Louisiana 10% electorate
plan President Abraham Lincoln desired
a speedy restoration of the Confederate states to the Union after the Civil War. In 1863, President Lincoln had proposed a
moderate plan for the Reconstruction of the captured Confederate State of Louisiana. The plan granted amnesty to Rebels who
took an oath of loyalty to the Union. Black Freedmen workers would labor on plantations for one year at $10 a month pay. Only
10% of the state's electorate had to take the loyalty oath in order for the state to be readmitted into U.S. Congress. The
state was required to abolish slavery in its new constitution. Identical Reconstruction plans would be adopted in Arkansas
and Tennessee. By December 1864, the Lincoln plan of Reconstruction had been enacted in Louisiana and the legislature sent
two Senators and five Representatives to take their seats in Washington. However, Congress refused to count any of the votes
from Louisiana, Arkansas, and Tennessee, in essence rejecting Lincoln's moderate Reconstruction plan. Congress, at this time
controlled by the Radicals, proposed the Wade–Davis Bill that required a majority of the state electorates to take the
oath of loyalty to be admitted to Congress. Lincoln pocket-vetoed the bill and the rift widened between the moderates, who
wanted to save the Union and win the war, and the Radicals, who wanted to effect a more complete change within Southern society.

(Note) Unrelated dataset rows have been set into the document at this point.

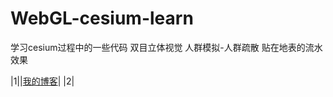 # WebGL-cesium-learn
学习cesium过程中的一些代码
  双目立体视觉
  人群模拟-人群疏散
  贴在地表的流水效果

|1||[我的博客](http://blog.csdn.net/guodongxiaren "悬停显示")|
|2|
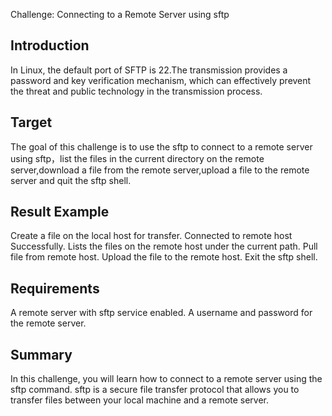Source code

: Challenge: Connecting to a Remote Server using sftp

## Introduction

In Linux, the default port of SFTP is 22.The transmission provides a password and key verification mechanism, which can effectively prevent the threat and public technology in the transmission process.

## Target

The goal of this challenge is to use the sftp to connect to a remote server using sftp，list the files in the current directory on the remote server,download a file from the remote server,upload a file to the remote server and quit the sftp shell.

## Result Example

Create a file on the local host for transfer.
Connected to remote host Successfully.
Lists the files on the remote host under the current path.
Pull file from remote host.
Upload the file to the remote host.
Exit the sftp shell.

## Requirements

A remote server with sftp service enabled.
A username and password for the remote server.

## Summary

In this challenge, you will learn how to connect to a remote server using the sftp command. sftp is a secure file transfer protocol that allows you to transfer files between your local machine and a remote server.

Frederick Douglass denounced Lincoln's 10% electorate plan undemocratic since state admission and loyalty only depended on
a minority vote. Because of the early capitulation
of New Orleans and Lincoln's subsequent 10% plan, numerous Northerners moved to Louisiana during Reconstruction. Known as
carpetbaggers, the Northerners profited handsomely during Reconstruction, thus fueling deadly feuds that would last for decades.
Scalawags, white Southerners who supported Radical Republicans and Reconstruction, also caused resentment among the state's
majority, which at times turned deadly.